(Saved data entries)
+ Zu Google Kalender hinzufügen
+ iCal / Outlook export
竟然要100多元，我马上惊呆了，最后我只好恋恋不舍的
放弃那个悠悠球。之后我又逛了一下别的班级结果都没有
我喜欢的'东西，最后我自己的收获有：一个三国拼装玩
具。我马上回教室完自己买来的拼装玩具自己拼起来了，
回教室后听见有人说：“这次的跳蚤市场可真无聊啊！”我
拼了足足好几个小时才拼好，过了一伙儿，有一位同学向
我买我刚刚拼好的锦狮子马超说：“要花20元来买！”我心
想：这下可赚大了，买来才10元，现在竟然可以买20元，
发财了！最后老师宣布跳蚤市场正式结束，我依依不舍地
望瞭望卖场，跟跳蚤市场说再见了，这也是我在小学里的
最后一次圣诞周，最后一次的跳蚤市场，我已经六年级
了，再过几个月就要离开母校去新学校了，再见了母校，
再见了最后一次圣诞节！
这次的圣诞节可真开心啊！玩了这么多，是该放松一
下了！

...

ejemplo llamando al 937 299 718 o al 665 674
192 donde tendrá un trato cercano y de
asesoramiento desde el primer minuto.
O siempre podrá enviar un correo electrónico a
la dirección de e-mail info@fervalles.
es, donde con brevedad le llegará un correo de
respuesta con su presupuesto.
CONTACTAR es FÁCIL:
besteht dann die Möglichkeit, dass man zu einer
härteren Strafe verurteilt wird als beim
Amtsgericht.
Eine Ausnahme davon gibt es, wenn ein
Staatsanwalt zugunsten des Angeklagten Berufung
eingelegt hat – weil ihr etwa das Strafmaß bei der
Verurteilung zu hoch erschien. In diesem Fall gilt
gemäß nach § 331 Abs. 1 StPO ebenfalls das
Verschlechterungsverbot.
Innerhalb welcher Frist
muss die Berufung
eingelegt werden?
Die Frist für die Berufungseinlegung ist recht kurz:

...

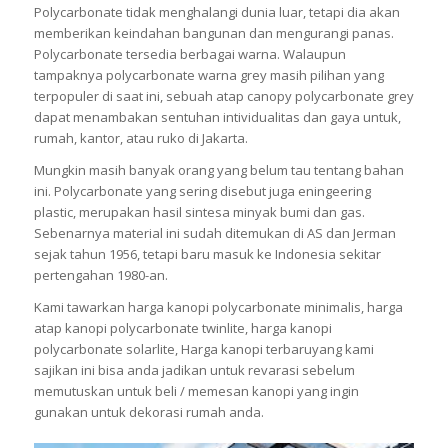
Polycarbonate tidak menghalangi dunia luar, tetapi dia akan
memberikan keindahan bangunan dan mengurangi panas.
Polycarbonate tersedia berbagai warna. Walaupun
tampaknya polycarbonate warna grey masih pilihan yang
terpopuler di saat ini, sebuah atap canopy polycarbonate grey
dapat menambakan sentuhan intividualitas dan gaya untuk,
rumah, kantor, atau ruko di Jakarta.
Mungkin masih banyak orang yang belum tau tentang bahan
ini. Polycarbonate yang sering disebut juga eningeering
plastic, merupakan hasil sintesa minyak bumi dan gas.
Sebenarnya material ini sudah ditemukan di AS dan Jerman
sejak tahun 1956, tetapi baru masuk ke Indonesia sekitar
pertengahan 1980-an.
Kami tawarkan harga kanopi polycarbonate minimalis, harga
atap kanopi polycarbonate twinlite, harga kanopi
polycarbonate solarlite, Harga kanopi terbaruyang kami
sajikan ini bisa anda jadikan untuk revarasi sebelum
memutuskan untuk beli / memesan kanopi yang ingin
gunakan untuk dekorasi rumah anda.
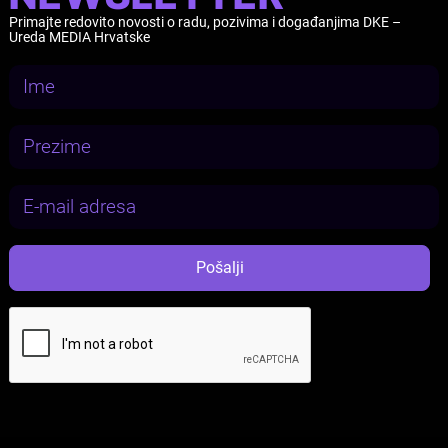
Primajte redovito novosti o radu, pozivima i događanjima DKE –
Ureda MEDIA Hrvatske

#### What the task requires:
From the line holding "ini. Polycarbonate yang" to the line holding "Kami tawarkan harga", inclusive, restate each line above exactly as written.

#### Answer to the exercise:
ini. Polycarbonate yang sering disebut juga eningeering
plastic, merupakan hasil sintesa minyak bumi dan gas.
Sebenarnya material ini sudah ditemukan di AS dan Jerman
sejak tahun 1956, tetapi baru masuk ke Indonesia sekitar
pertengahan 1980-an.
Kami tawarkan harga kanopi polycarbonate minimalis, harga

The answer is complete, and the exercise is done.